Transcribe the listing below exactly, leaving nothing out.
[Data for processing — start]
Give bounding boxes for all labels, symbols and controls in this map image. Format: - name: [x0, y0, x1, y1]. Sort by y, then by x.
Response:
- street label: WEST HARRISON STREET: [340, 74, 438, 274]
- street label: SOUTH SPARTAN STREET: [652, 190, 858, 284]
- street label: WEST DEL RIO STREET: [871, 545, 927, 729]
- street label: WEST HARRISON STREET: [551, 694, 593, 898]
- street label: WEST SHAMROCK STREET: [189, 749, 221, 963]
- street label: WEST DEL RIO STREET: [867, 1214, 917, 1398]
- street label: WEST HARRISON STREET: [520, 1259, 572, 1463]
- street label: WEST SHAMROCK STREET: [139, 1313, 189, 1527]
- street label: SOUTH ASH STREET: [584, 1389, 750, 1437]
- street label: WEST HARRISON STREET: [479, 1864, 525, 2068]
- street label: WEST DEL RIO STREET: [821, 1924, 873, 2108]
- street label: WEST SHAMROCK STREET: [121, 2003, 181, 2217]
[Data for processing — finish]
» **Written response**
Give bounding boxes for all labels, symbols and controls in this map image. Format: - name: [x0, y0, x1, y1]. Sort by y, then by x.
Response:
- street label: WEST HARRISON STREET: [340, 74, 438, 274]
- street label: SOUTH SPARTAN STREET: [652, 190, 858, 284]
- street label: WEST DEL RIO STREET: [871, 545, 927, 729]
- street label: WEST HARRISON STREET: [551, 694, 593, 898]
- street label: WEST SHAMROCK STREET: [189, 749, 221, 963]
- street label: WEST DEL RIO STREET: [867, 1214, 917, 1398]
- street label: WEST HARRISON STREET: [520, 1259, 572, 1463]
- street label: WEST SHAMROCK STREET: [139, 1313, 189, 1527]
- street label: SOUTH ASH STREET: [584, 1389, 750, 1437]
- street label: WEST HARRISON STREET: [479, 1864, 525, 2068]
- street label: WEST DEL RIO STREET: [821, 1924, 873, 2108]
- street label: WEST SHAMROCK STREET: [121, 2003, 181, 2217]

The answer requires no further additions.